■ **TEXT SECTION**
James Low on the Freshness of a Moment


“If you have less of a menu in your mind, if you’ve got less of an agenda and lesser fixed ways of doing things, then the freshness of the moment is the potential of all that can be utilized to bring forward and manifest, bring forward and manifest, whatever that would be. So…thoughts, sensations and feelings become in the service of illumination. They are the blossoming or the rays of energy arising out of the infinite spaciousness of the mind…like a mirror, always showing radiant display.”

— James Low, Dzogchen teacher

Paul Hedderman on Liberation


Liberation from the need to be Liberated.

— Paul Hedderman

Paul invites us to notice how the mind’s irritability, restlessness, and discomfort arise from the false notion of what’s not happening; a notion that creates the sense of a false self. His clear pointers are a simple and profound invitation that once considered can instantly break this addiction and enable one to travel lighter through life. 

Rumi on Being in a Relationship with Love


You are never in a relationship with your beloved, you are always in a relationship with love. You cannot lose the love except by shutting it down yourself.

— Rumi, quoted by Netanel Miles Yepez

Dr. Joseph Barry Martin on the Raven


“Raven comes from West Coast Major Mythology. Raven is the Hero-Trickster, and stories abound… Raven helps humanity evolve and solve conflicts to bring balance. Raven brings the Light. In today’s world, embodying Raven medicine brings courage in times of trouble, change of consciousness, messenger from the Void, the Great Mystery and magic worldwide, introspection, self-knowledge, healing, creation, rebirth, mysticism…the ultimate shape-shifter.”

— Dr. Joseph Barry Martin, Spiritual Teacher, Storyteller

Sri Sri Ravi Shankar on Love


“You should know love is not just an emotion. It is your very being, it is the core of your existence. So there is not a single being on this planet who is devoid of love. Because you are made up of it.”

— Sri Sri Ravi Shankar

In tribute to Zen Master Thích Nhất Hạnh who died last week at 95


“A Buddha is someone who is enlightened, capable of loving and forgiving. You know that at times you’re like that. So enjoy being a Buddha.”

— Thích Nhất Hạnh, “Your True Home”

Rupert Spira on Peace and Happiness


If we were to design an AI program to read all the texts and scriptures of all the great religious and spiritual traditions over the last 3000 years or so and were to ask it to distill the essence of all these texts into a single sentence, one of its versions would read something like this: peace and happiness are the very nature of our being and we share our being with everyone and everything.

■ **EXERCISE INSTRUCTIONS**
(1) Answer these about the quote collection:
(a) At what age did Thích Nhất Hạnh die?
(b) Who quoted Rumi?
(c) What mythology does Raven come from, according to Dr. Joseph Barry Martin?
(2) Copy out the stretch of the quote collection from "Liberation from the" through "lighter through life.".

(Stored data)

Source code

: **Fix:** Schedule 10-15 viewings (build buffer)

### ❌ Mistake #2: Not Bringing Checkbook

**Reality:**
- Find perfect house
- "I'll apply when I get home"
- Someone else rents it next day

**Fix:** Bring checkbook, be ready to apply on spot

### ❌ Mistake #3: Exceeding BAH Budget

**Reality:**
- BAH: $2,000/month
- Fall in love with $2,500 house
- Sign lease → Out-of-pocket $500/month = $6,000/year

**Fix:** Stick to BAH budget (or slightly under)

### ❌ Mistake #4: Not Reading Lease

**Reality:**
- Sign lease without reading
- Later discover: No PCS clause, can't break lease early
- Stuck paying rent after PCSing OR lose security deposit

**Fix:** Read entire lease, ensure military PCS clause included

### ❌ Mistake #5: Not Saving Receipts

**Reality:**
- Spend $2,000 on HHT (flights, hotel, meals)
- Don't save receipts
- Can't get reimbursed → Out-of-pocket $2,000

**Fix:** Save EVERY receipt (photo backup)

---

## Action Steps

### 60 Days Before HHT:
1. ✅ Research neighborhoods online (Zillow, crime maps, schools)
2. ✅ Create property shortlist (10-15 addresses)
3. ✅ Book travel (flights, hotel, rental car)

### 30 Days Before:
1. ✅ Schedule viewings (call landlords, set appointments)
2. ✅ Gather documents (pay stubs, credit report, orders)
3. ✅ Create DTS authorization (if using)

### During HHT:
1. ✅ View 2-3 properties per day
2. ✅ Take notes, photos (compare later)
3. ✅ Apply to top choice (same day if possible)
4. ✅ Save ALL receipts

■ **LIST OF ANSWERS**
(1)
(a) 95
(b) Netanel Miles Yepez
(c) West Coast Major Mythology

(2)
Liberation from the need to be Liberated.

— Paul Hedderman

Paul invites us to notice how the mind’s irritability, restlessness, and discomfort arise from the false notion of what’s not happening; a notion that creates the sense of a false self. His clear pointers are a simple and profound invitation that once considered can instantly break this addiction and enable one to travel lighter through life.